Zuletzt traten bei der NAI zwei neue Chefredakteure ihren Dienst an. Rüdiger Freund und Peter-Erik Felzer übernahmen gemeinsam die Chefredaktion und auch die Leitung des Gesundheitsportals aponet.de. Die bisherige Chefredakteurin Jutta Petersen-Lehmann war nach mehr als 30-jähriger Tätigkeit für Govi/Avoxa in den Ruhestand gegangen. Petersen-Lehmann ist PTA und Apothekerin; sie begann ihre journalistische Karriere 1987 als Redakteurin bei der Pharmazeutischen Zeitung (PZ). 1992 machte der damalige Verlagschef Peter J. Egenolf sie zur Chefredakteurin der NAI; parallel war sie verantwortlich für die Ratgeber-Reihe „Gesundheit mit der Apotheke“. 2010 übernahm sie zudem die redaktionelle Leitung von aponet.de, dem „offiziellen Gesundheitsportal der deutschen Apothekerinnen und Apotheker“.

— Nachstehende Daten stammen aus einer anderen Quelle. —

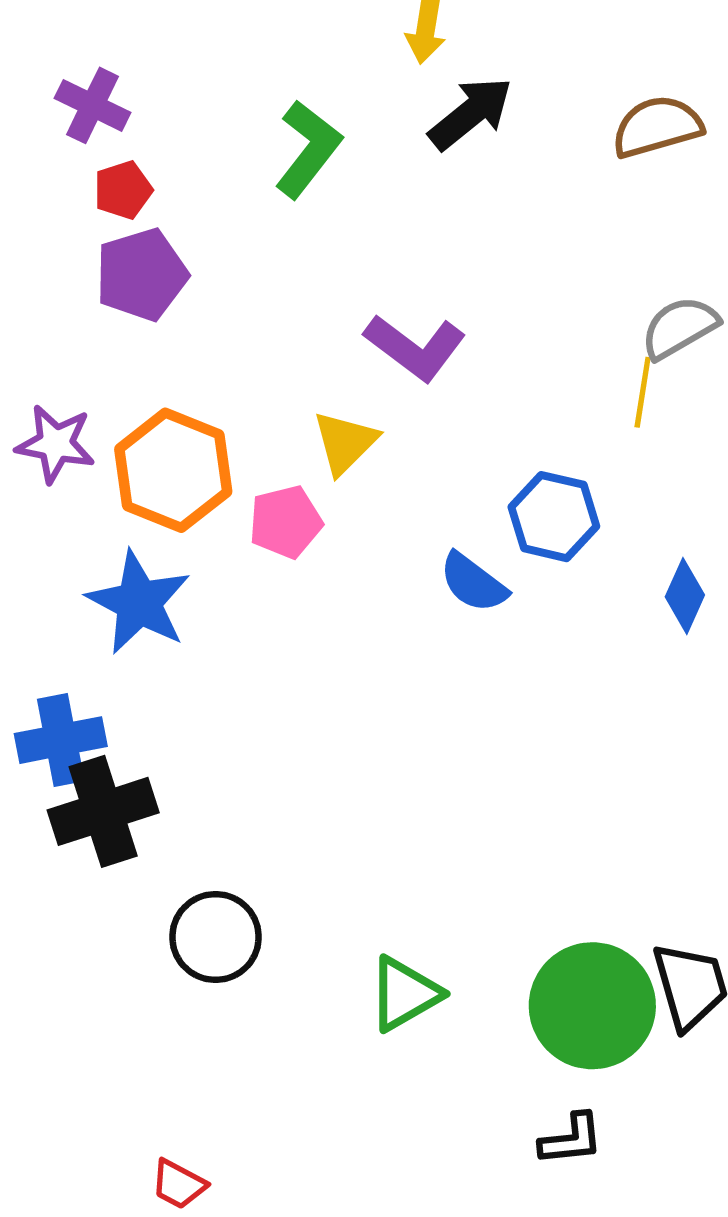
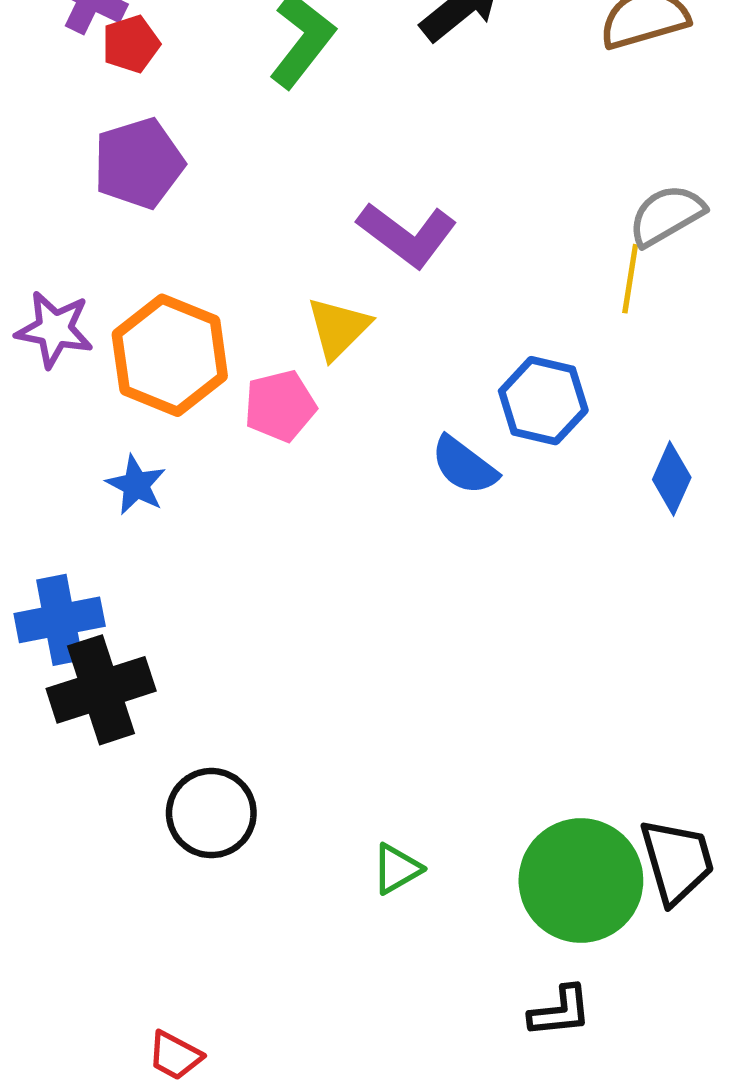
red pentagon: (123, 190) -> (131, 44), moved
blue star: (139, 603) -> (136, 485), size x0.6
green triangle: (405, 994) -> (397, 869), size x0.7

Die neue Doppelspitze kommt aus dem eigenen Haus: Felzer ist von Hause aus Volkswirt, er arbeitete zeitweise für lokale Radiosender und die Bild-Zeitung. Seit 1996 konzentriert er sich bei seiner journalistischen Arbeit auf medizinische Themen und ist zudem Autor einiger Patienten-Ratgeber, seit 2006 ist er für die NAI tätig. Freund ist Apotheker und hat einige Jahre in öffentlichen Apotheken gearbeitet, bevor er 1999 in den Medizinjournalismus wechselte. Seit 2003 gestaltete er die NAI mit und betreute zudem seit vielen Jahren aponet.de. Für die Ratgeber des Verlags übernahm er regelmäßig das Lektorat.